Updated for 2016!
Tiny business owners, you know who you are: you’re a single member LLC or sole proprietor, or maybe you’re in business with your spouse. You might even have an employee or two, but that’s about it. When Congress passes laws to help “small business” they don’t mean us. This post is for you. If you have a Sub-chapter S corporation, I’ve got some different tips here: Tax Tips for Sub-chapter S Corporations
Number 1: If you’re going to be in the red for this year, you don’t really need to worry about reducing your business tax, right? Your negative business income will help offset your other income (if you’re lucky enough to have some). You can devote your energy to being profitable next year.
Number 2: If your business is in the black, congratulations! You’re going to want to look at cash flow and make sure you’re got enough cash to pay your upcoming expenses (like payroll and payroll tax if you’ve got it), but let’s look at some ways to reduce your excess income before the year is out.
Hire your kids: If you’ve got kids under the age of 18, you can hire then without having to pay FICA. It used to be if you had an LLC, you paid FICA for your kids but that changed in 2011 so even if you have an LLC, you don’t pay FICA on your children’s wages. There are rules that have to be followed, but if you could use a little help at work this time of year you’d at least be keeping the money in the family. For more information check this: Hire Your Kids
Pre-pay business expenses: Most tiny business owners use something called “cash basis accounting”, basically, you’re taxed on what comes in versus what goes out. If you are cash heavy, you can pre-pay some of your business expenses for up to twelve months. For example: I lease my office space, I’ve got a one year contract so I know that I’m going to have that monthly expense for the rest of the year. If I were cash heavy (in my dreams) I could prepay my rent for the next year and write it off on this year’s taxes. But you see how you can play with that? While I won’t be paying a full year of rent in advance, I did pay a few January bills early.
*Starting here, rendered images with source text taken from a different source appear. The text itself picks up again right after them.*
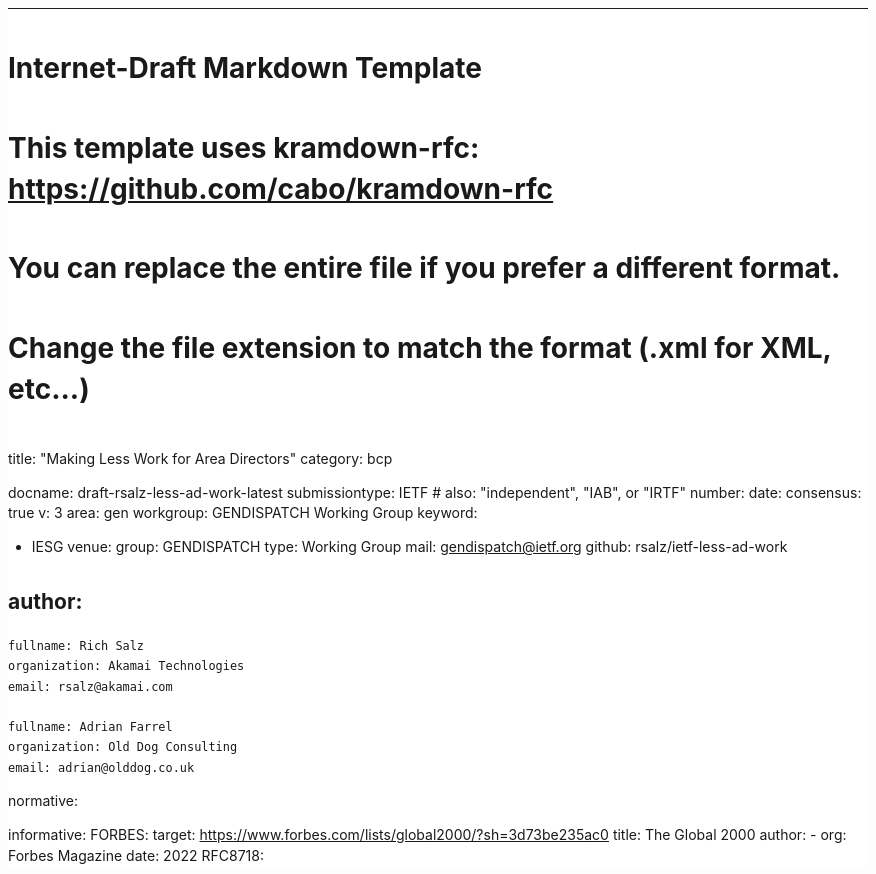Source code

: ---
###
# Internet-Draft Markdown Template
#
# This template uses kramdown-rfc: https://github.com/cabo/kramdown-rfc
# You can replace the entire file if you prefer a different format.
# Change the file extension to match the format (.xml for XML, etc...)
#
###
title: "Making Less Work for Area Directors"
category: bcp

docname: draft-rsalz-less-ad-work-latest
submissiontype: IETF  # also: "independent", "IAB", or "IRTF"
number:
date:
consensus: true
v: 3
area: gen
workgroup: GENDISPATCH Working Group
keyword:
 - IESG
venue:
  group: GENDISPATCH
  type: Working Group
  mail: gendispatch@ietf.org
  github: rsalz/ietf-less-ad-work

author:
 -
    fullname: Rich Salz
    organization: Akamai Technologies
    email: rsalz@akamai.com

    fullname: Adrian Farrel
    organization: Old Dog Consulting
    email: adrian@olddog.co.uk

normative:

informative:
  FORBES:
    target: https://www.forbes.com/lists/global2000/?sh=3d73be235ac0
    title: The Global 2000
    author:
    - org: Forbes Magazine
    date: 2022
  RFC8718:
Delay invoices: Remember, this only works if you’re cash flush. Let’s say you did a job and a client owes you $1000 and you normally would send out the bill with a due date of December 30th. Change to due date to January 15th—you’re pushing that income ahead to next year. Besides, your client might just appreciate the break at Christmastime. I set up a billing schedule for a client that didn’t start until January and I used “I thought you could use a little Christmas break.” She was thrilled and I delayed the income—talk about a perfect win/win situation.
Credit card purchases: According to IRS rules, if you buy something with a credit card, you’ve bought it now. So, let’s say you’re a little cash poor right now but you’ll have the revenues next month to cover your expenses. Pay expenses with your credit card and it will count as having been paid when charged. I always like to be cautious about credit card spending–hate those bills, but it’s a good solution for some businesses.
This one I don’t like to say, but buy equipment: If you need it. I almost hate to list this as advice because it’s the standard that everybody says every year. One of my clients fired his old accountant for saying it. Like he said, “I know what I do need and don’t need to run my business and I don’t need any more equipment. What other ideas you got?” Here’s my advice, “Don’t buy crap you don’t need.” If you do need equipment, and you’re profit heavy, it’s better to buy in December than in January. But buy what makes sense for the business.
Get your retirement plan in place: If you’re just investing in an IRA, you don’t need to worry about that yet, you’ve got until April to do that. If you’ve been wanting to set up a SEP or a 401(k), you need to get that done by December 31st. Contact your financial advisor about setting up your business retirement plan.
Last, because this isn’t really business: charitable contributions. If you’re a sole proprietor, your charitable contributions do not count as business expenses. So if you give money to the Salvation Army, that’s a personal deduction, not a business deduction. Every year, I see a lot of people trying to claim their charitable contributions as business expenses and it won’t fly with the IRS. Even if you pay a charity from your business bank account, it’s not allowed as a business expense. Charitable contributions won’t help reduce your self-employment taxes. Please give to charities and give generously, but know that it’s a personal deduction, not a business one.